Extrait fourni ->
**********

6. Confier à la Haute Autorité de santé (HAS), dans le cadre de la mission médico-économique qui lui incombe, les tâches actuellement dévolues à la commission de la transparence, celle-ci étant appelée à émettre seulement des propositions en matière de service médical rendu et d'amélioration du service médical rendu, et doter la Haute Autorité de santé de moyens juridiques suffisants pour assurer la motivation la plus rigoureuse possible à ses décisions ;


7. Fusionner l'Institut national de veille sanitaire (INVS) et l'Institut national de prévention et d'éducation pour la santé (INPES), et confier à la nouvelle entité une mission générale de surveillance et de prévention de la mortalité et de la morbidité ;


8. Limiter le nombre de mandats successifs pouvant être exercés dans les fonctions de direction des principales autorités de santé ;


9. Assurer la mise à disposition du public notamment sur internet, par les conseils nationaux des ordres professionnels compétents, des informations relatives aux liens d'intérêt entre, d'une part, les entreprises et, d'autre part, les professions médicales, y compris les experts tant internes qu'externes, et prévoir des sanctions à l'appui des dispositions applicables ;


10. Mettre en place une cellule déontologique, chargée de réaliser des audits concernant les principales autorités de santé et de proposer les évolutions nécessaires en matière de déontologie et de règles d'éthique ;


11. Assurer la transparence totale, notamment par le biais d'une mise en ligne sur internet, des financements accordés par l'industrie pharmaceutique aux colloques, aux congrès et aux sociétés savantes, en confiant le cas échéant le contrôle du respect de cette obligation à la cellule déontologique, et prévoir des sanctions à l'appui des dispositions applicables ;


12. Mettre à la disposition du public les données des études cliniques sur lesquelles repose l'autorisation de mise sur le marché (AMM) ;


13. Publier systématiquement les ordres du jour des réunions des principales commissions de l'Agence française de sécurité sanitaire des produits de santé (AFSSAPS) et de la Haute Autorité de santé (HAS), ainsi que leurs procès-verbaux intégraux, faisant apparaître les opinions minoritaires, et mettre en ligne les enregistrements audiovisuels de ces réunions ;


14. Organiser, à la manière d'une véritable « task force », une réunion régulière rassemblant le directeur général de la santé, le directeur général de l'Agence française de sécurité sanitaire des produits de santé (AFSSAPS), le directeur général de l'Institut national de veille sanitaire (INVS), un représentant de la Caisse nationale de l'assurance maladie des travailleurs salariés (CNAMTS), un membre du cabinet du ministre de la santé et les présidents des commissions d'autorisation de mise sur le marché, de pharmacovigilance et de la transparence, ayant notamment pour objet de veiller aux échanges d'information sur la sécurité des médicaments et d'apprécier l'opportunité de saisir directement le ministre d'une question particulière ;


15. Utiliser l'outil du déremboursement pour garder une capacité d'influer sur la prescription et la consommation en France de produits titulaires d'une autorisation européenne de mise sur le marché ;


16. Ne pas rembourser un médicament, sauf avis contraire motivé du ministre, lorsqu'un avis de service médical rendu insuffisant (SMRI) est prononcé.

**********

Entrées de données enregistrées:
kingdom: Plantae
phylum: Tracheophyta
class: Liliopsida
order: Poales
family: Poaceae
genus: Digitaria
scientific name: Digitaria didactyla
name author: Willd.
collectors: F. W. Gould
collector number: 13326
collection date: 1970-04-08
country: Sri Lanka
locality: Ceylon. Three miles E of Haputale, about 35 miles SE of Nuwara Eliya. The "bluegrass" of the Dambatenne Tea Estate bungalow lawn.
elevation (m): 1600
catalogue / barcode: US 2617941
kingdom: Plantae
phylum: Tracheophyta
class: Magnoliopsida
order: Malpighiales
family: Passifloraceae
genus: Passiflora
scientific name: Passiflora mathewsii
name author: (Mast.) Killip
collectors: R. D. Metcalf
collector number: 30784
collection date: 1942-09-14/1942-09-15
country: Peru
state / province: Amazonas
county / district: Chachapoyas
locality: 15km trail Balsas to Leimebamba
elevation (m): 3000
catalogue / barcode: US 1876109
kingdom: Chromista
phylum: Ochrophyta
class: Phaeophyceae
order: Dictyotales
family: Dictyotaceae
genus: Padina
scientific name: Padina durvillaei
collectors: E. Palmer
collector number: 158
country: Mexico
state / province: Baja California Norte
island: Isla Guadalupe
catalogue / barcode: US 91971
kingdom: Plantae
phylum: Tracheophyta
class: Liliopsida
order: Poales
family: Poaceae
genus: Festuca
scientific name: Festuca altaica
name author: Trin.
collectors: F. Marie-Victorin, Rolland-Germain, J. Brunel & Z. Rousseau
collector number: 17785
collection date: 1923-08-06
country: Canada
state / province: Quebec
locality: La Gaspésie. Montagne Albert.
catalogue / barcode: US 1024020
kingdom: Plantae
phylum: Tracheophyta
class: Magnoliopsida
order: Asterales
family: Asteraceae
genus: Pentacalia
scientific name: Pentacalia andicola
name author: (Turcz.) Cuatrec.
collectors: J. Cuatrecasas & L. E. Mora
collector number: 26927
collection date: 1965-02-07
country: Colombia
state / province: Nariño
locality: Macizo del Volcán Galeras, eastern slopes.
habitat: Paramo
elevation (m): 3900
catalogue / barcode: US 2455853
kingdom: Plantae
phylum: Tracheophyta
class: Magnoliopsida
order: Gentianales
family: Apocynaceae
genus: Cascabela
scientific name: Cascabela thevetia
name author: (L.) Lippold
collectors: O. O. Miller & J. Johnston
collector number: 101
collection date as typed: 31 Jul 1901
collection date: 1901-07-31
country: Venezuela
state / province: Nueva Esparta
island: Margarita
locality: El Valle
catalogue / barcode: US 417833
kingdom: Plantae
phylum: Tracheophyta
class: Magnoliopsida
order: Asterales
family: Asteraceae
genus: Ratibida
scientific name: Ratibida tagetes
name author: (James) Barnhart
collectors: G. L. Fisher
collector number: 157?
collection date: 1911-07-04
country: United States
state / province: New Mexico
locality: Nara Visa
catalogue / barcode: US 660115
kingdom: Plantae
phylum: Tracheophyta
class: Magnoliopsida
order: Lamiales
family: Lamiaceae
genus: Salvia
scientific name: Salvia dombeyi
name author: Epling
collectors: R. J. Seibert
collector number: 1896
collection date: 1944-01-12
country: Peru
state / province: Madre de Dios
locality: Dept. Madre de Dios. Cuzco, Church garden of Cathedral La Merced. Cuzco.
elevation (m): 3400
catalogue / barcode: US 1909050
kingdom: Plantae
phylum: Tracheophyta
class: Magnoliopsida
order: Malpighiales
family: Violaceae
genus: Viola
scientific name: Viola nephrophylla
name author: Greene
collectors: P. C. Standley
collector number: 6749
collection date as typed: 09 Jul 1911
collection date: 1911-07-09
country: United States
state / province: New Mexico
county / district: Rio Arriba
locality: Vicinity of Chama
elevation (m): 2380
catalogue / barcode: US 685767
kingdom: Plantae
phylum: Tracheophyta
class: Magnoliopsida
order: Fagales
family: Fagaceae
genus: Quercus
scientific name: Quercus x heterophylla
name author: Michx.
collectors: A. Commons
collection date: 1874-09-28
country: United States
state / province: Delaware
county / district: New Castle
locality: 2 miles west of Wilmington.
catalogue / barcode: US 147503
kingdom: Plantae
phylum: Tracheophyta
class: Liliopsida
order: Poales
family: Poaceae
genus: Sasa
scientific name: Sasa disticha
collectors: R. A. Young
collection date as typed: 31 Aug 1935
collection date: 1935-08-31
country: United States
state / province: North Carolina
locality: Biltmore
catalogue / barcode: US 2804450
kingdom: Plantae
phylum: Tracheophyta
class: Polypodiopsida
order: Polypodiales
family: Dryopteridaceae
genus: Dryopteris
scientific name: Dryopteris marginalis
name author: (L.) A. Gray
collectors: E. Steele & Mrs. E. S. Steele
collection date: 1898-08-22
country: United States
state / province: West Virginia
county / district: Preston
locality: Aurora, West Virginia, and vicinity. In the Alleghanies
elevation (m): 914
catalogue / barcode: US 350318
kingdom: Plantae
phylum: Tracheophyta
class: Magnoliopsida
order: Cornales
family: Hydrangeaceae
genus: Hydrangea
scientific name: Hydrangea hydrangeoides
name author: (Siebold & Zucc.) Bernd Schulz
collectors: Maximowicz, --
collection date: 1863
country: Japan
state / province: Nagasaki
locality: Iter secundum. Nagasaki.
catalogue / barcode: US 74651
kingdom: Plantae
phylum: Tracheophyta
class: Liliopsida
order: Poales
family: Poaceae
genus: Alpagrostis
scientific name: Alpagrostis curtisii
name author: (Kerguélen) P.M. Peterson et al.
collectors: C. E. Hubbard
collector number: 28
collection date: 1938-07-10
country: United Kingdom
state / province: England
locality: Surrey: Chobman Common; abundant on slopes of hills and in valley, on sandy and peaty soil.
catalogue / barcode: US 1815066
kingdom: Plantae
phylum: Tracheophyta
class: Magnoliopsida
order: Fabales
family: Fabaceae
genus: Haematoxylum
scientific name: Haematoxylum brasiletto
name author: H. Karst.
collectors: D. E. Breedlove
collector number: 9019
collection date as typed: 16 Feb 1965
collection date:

**********

Consignes ->
a – Selon l'extrait, quels sont les deux instituts que la recommandation 7 propose de fusionner ?
b – Recopiez à l'identique le passage de l'extrait qui commence aux mots « 15. Utiliser l'outil » et s'arrête après les mots « (SMRI) est prononcé. ».
c – Indiquez si chacune des affirmations suivantes concorde avec l'extrait, en répondant par oui ou par non et en citant les mots décisifs de l'extrait. (i) L'extrait propose de limiter le nombre de mandats successifs dans les fonctions de direction des principales autorités de santé. (ii) L'extrait prévoit que la commission de la transparence garde le pouvoir de décider en matière de service médical rendu. (iii) La réunion régulière de type « task force » décrite dans l'extrait comprend un représentant de la CNAMTS.
Appuyez-vous uniquement sur l'extrait.

Réponses par consigne ->
a – L'Institut national de veille sanitaire (INVS) et l'Institut national de prévention et d'éducation pour la santé (INPES).

b –
15. Utiliser l'outil du déremboursement pour garder une capacité d'influer sur la prescription et la consommation en France de produits titulaires d'une autorisation européenne de mise sur le marché ;


16. Ne pas rembourser un médicament, sauf avis contraire motivé du ministre, lorsqu'un avis de service médical rendu insuffisant (SMRI) est prononcé.

c –
(i) Oui : « Limiter le nombre de mandats successifs pouvant être exercés dans les fonctions de direction des principales autorités de santé ».
(ii) Non : « celle-ci étant appelée à émettre seulement des propositions en matière de service médical rendu ».
(iii) Oui : « un représentant de la Caisse nationale de l'assurance maladie des travailleurs salariés (CNAMTS) ».